= EXTRAIT DU TEXTE =
------------
On les connaît souvent, ces grandes phrases de philosophes dont on aime parsemer une dissertation ou un dîner en ville. Mais les comprend-on vraiment ? De Platon à Hannah Arendt, voici une révision rapide :
« L’homme est la mesure de toute chose »
Protagoras (v. 486-v. 410 av. J.-C.), cité par Platon dans Le Théétète (152-a)
Protagoras était l’un des plus célèbres philosophes de l’Antiquité grecque. Chef de l’école des sophistes, qui enseignaient aux jeunes gens l’art de la politique et de l’éloquence, il considérait qu’aucune norme absolue ne s’impose à l’homme. Ce dernier est donc le critère, la mesure de tout ce qui existe. Il est libre de créer ses vérités. Platon s’oppose à lui au nom des Idées, des essences éternelles des choses (par exemple de la Justice ou du Bien), qui ne dépendent pas de nous mais se découvrent après une longue recherche.
« Quiconque se soumet de bonne grâce à la nécessité est un sage »
Épictète (50-125 ou 130), dans le Manuel
Comment rester serein dans un monde incertain, où nous sommes voués à divers malheurs ? C’est très simple, pour le stoïcien Épictète. Il suffit de distinguer ce qui dépend de nous et ce qui ne dépend pas de nous. Nous avons un certain pouvoir sur nos pensées, nos désirs, notre imagination. Nous pouvons nous raisonner, nous calmer, nous forcer à ne pas viser l’impossible. Mais face à des événements extérieurs, comme la mort d’un proche ou un tremblement de terre, nous ne pouvons rien. Alors contrôlons notre esprit pour ne pas être débordés par nos passions. Et ne nous affligeons pas des événements sur lesquels nous n’avons pas de contrôle – c’est ce qu’Épictète appelle la nécessité. En plus d’avoir tout compris à la marche du monde, nous serons heureux.
------------
= DONNÉES FOURNIES =
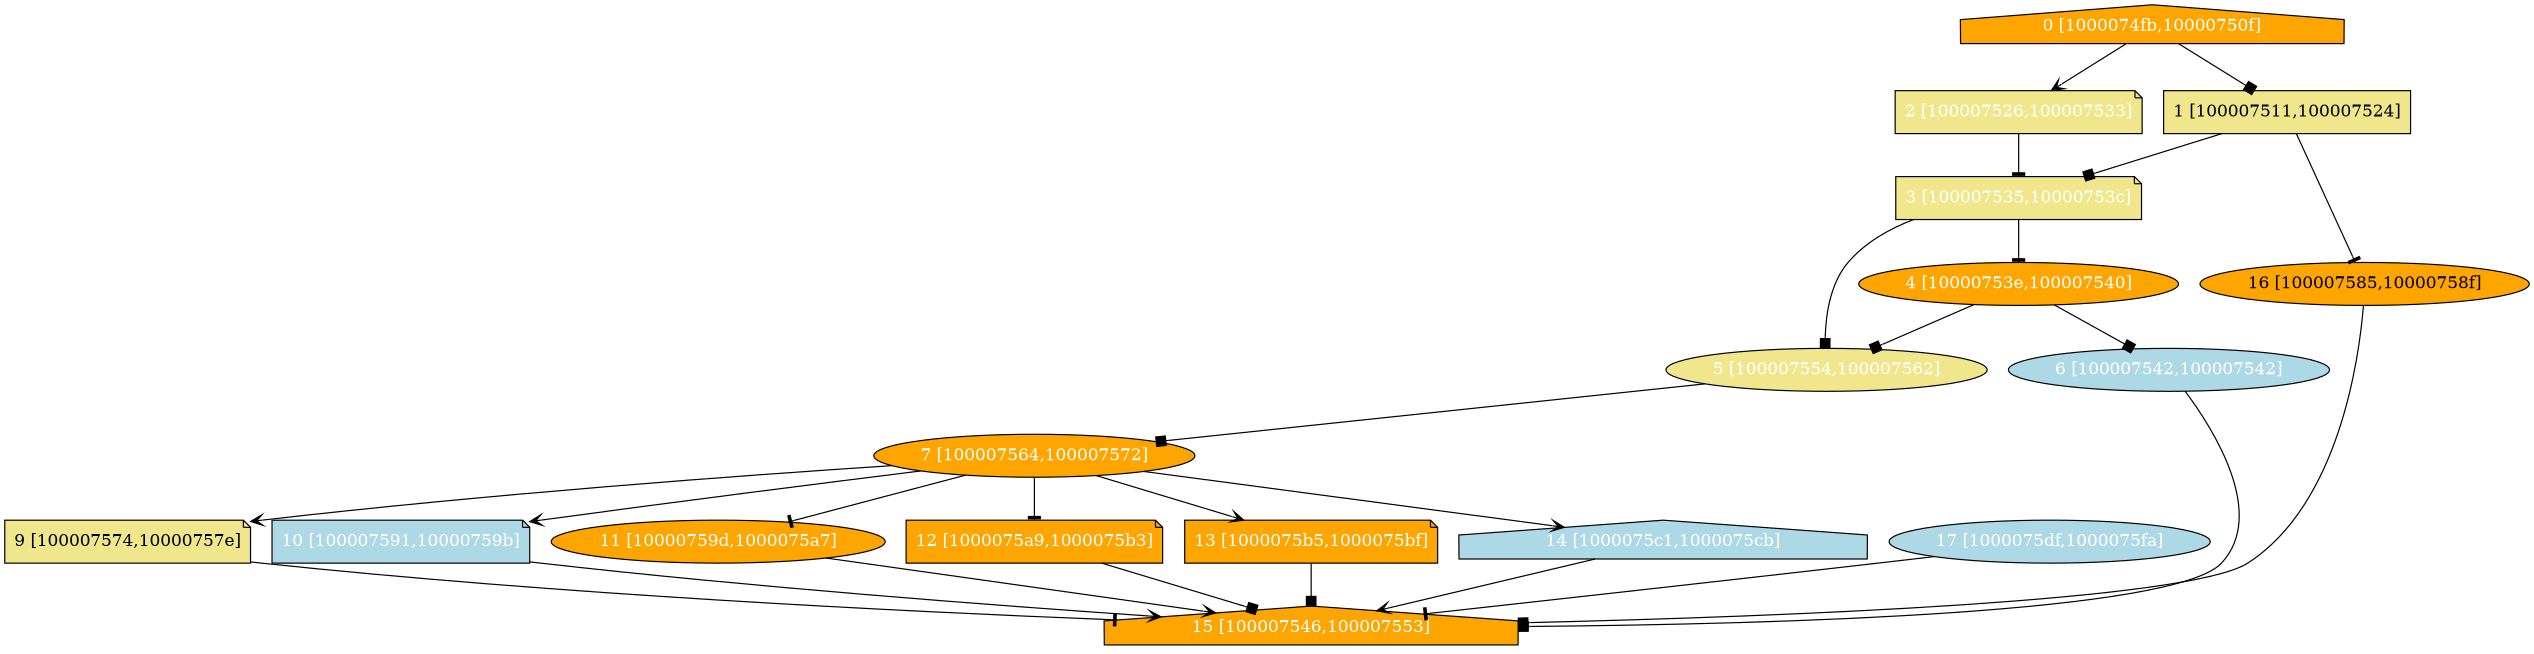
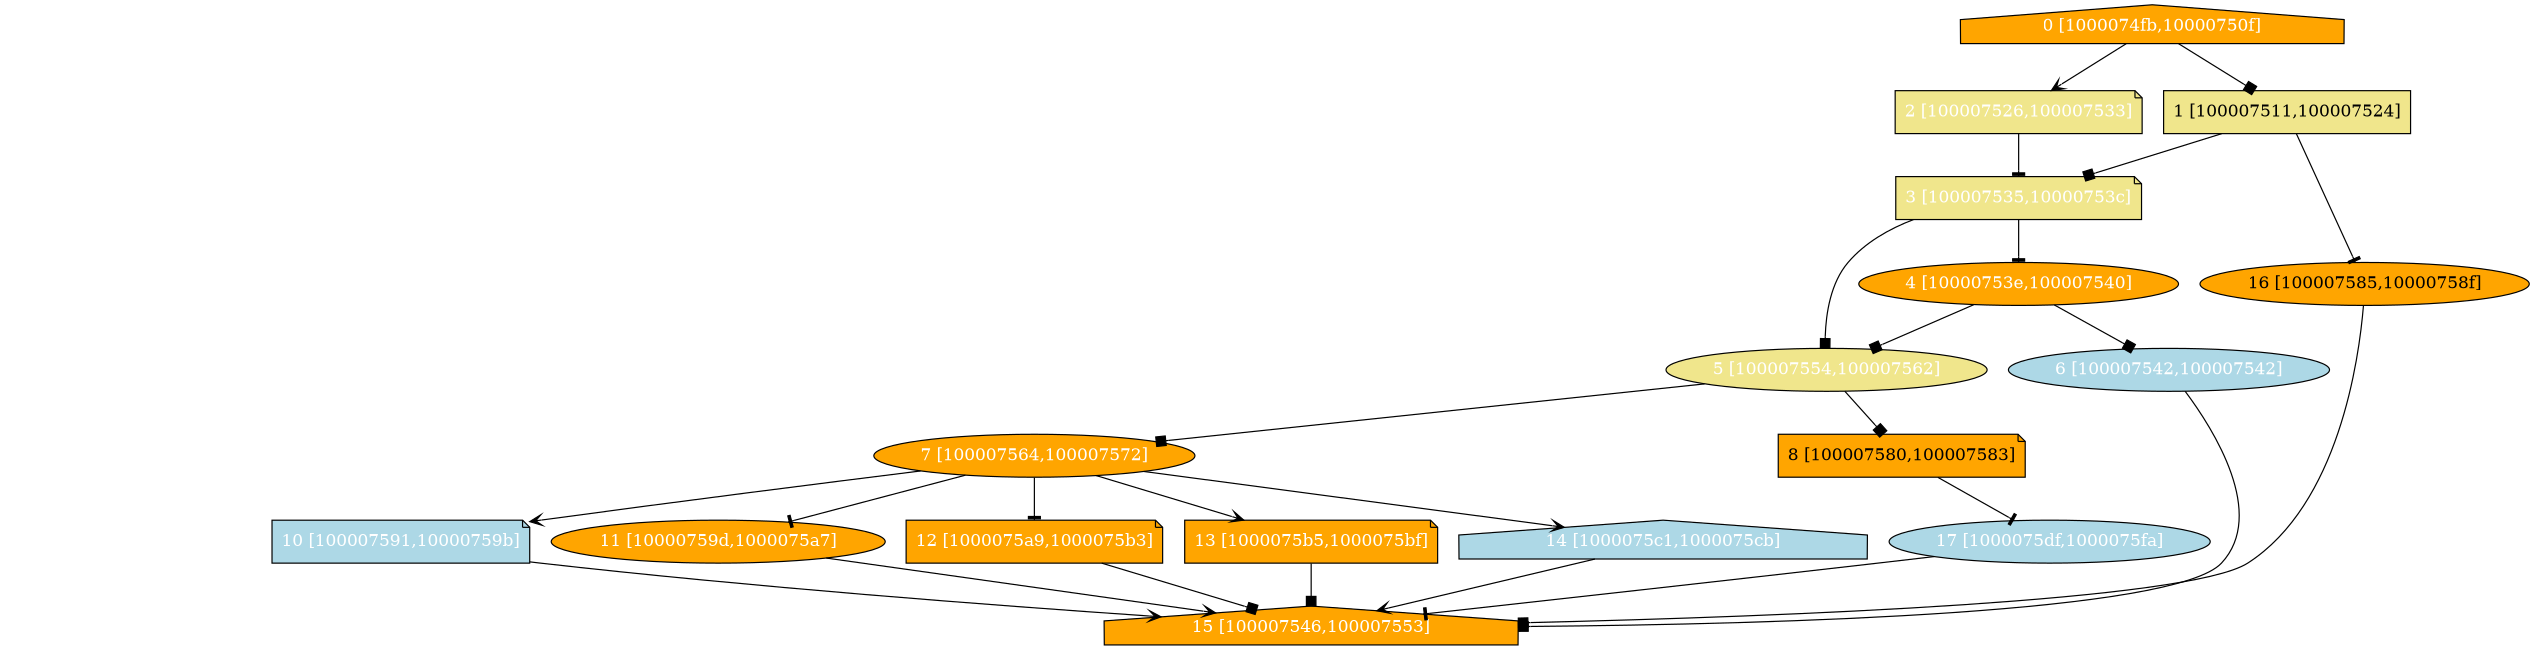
  digraph {
    node [fillcolor=orange fontcolor="#ffffff" shape=note style=filled]
    edge [arrowhead=box]
    n1 [label="0 [1000074fb,10000750f]" shape=house]
    n2 [fillcolor=khaki fontcolor="#000000" label="1 [100007511,100007524]" shape=box]
    n3 [fillcolor=khaki label="2 [100007526,100007533]"]
    n4 [fillcolor=khaki label="3 [100007535,10000753c]"]
    n5 [fontcolor="#000000" label="16 [100007585,10000758f]" shape=ellipse]
    n6 [label="4 [10000753e,100007540]" shape=ellipse]
    n7 [fillcolor=khaki label="5 [100007554,100007562]" shape=ellipse]
    n8 [fillcolor=lightblue label="6 [100007542,100007542]" shape=ellipse]
    n9 [label="7 [100007564,100007572]" shape=ellipse]
+   n10 [fontcolor="#000000" label="8 [100007580,100007583]"]
    n11 [label="15 [100007546,100007553]" shape=house]
-   n12 [fillcolor=khaki fontcolor="#000000" label="9 [100007574,10000757e]"]
    n13 [fillcolor=lightblue label="10 [100007591,10000759b]"]
    n14 [label="11 [10000759d,1000075a7]" shape=ellipse]
    n15 [label="12 [1000075a9,1000075b3]"]
    n16 [label="13 [1000075b5,1000075bf]"]
    n17 [fillcolor=lightblue label="14 [1000075c1,1000075cb]" shape=house]
    n18 [fillcolor=lightblue label="17 [1000075df,1000075fa]" shape=ellipse]
    n1 -> n2
    n1 -> n3 [arrowhead=vee]
    n2 -> n4
    n2 -> n5 [arrowhead=tee]
    n3 -> n4 [arrowhead=tee]
    n4 -> n6 [arrowhead=tee]
    n4 -> n7
    n5 -> n11
    n6 -> n7
    n6 -> n8
    n7 -> n9
+   n7 -> n10
    n8 -> n11
-   n9 -> n12 [arrowhead=vee]
    n9 -> n13 [arrowhead=vee]
    n9 -> n14 [arrowhead=tee]
    n9 -> n15 [arrowhead=tee]
    n9 -> n16 [arrowhead=vee]
    n9 -> n17 [arrowhead=vee]
-   n12 -> n11 [arrowhead=tee]
+   n10 -> n18 [arrowhead=tee]
    n13 -> n11 [arrowhead=vee]
    n14 -> n11 [arrowhead=vee]
    n15 -> n11
    n16 -> n11
    n17 -> n11 [arrowhead=vee]
    n18 -> n11 [arrowhead=tee]
  }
------------
= CONSIGNES ÉCRITES =
**1.** Dans l'extrait sur les grandes phrases de philosophes, de quelle école Protagoras était-il le chef ?
**2.** Poursuivez l'extrait sur les grandes phrases de philosophes à partir de l'endroit où il s'arrête.
Ces données proviennent d'une autre source que l'extrait.

= RÉPONSES PAR CONSIGNE =
**1.** Protagoras était le chef de l'école des sophistes.

**2.**
« Soumettre l’ennemi sans croiser le fer, voilà le fin du fin »
Sun Tzu (VIe siècle avant J.-C.), dans L’Art de la guerre
Pour ce philosophe chinois, la guerre ne passe pas, comme en Occident, par de grandes batailles et de prestigieux actes de bravoures. Selon lui, le bon stratège étudie en amont l’état des armées en présence, la nature du terrain, les déplacements des troupes ou les alliances possibles. Agissant par la ruse plus que par le fracas des armes, il fait de la victoire la conséquence inéluctable de ses manœuvres préalables.
« Science sans conscience n’est que ruine de l’âme »
François Rabelais (1484 ou 1494-1553), dans Pantagruel
Dans son roman comique, l’écrivain français François Rabelais se fait un disciple de l’humanisme, ce mouvement qui, à la Renaissance, promeut la libre recherche et la lecture des auteurs antiques. Il ne suffit pas, pour devenir un être accompli, d’apprendre par cœur des formules et des règles. Il faut parvenir à y réfléchir, à les remettre en question, voire à les critiquer. Cette célèbre formule est souvent utilisée pour rappeler aux savants et aux décideurs que toute innovation scientifique doit être examinée, pour voir si elle coïncide avec nos idéaux moraux et politiques.
« Il est nécessaire à un prince, s’il veut se maintenir, d’apprendre à pouvoir ne pas être bon »
Nicolas Machiavel (1469-1527), dans Le Prince
Le penseur florentin de la Renaissance est souvent présenté comme un adepte du cynisme en politique : ne croire en rien, trahir ses promesses, ne pas hésiter à utiliser la violence pour parvenir à ses fins… Être machiavélique, en somme. Ce n’est pas exactement ce qu’il écrit dans Le Prince, son guide pour les dirigeants. Placé sous les yeux de la société qu’il dirige, le chef doit être guidé par les qualités morales tant que celles-ci ne remettent pas son pouvoir en cause. Mais s’il doit, pour que son État subsiste, accomplir des actes immoraux, comme mentir ou se montrer impitoyable, son devoir politique l’y oblige.
« L’homme libre ne pense à rien moins qu’à la mort, et sa sagesse est une méditation, non de la mort, mais de la vie »
Baruch Spinoza (1632-1677), dans l’Éthique
Pour ce philosophe qui, à la suite de Descartes, veut élaborer une connaissance des choses et de l’homme, de son savoir comme des ses affects, l’image du sage qui médite sur la mort est dangereuse. Nous sommes avant tout des êtres de désir, animés par un principe vital qui nous fait mieux connaître le monde et progresser dans la morale. C’est pourquoi nous devons nous améliorer ici et maintenant, au lieu de nous perdre dans l’espoir de l’au-delà ou le désespoir de devoir mourir.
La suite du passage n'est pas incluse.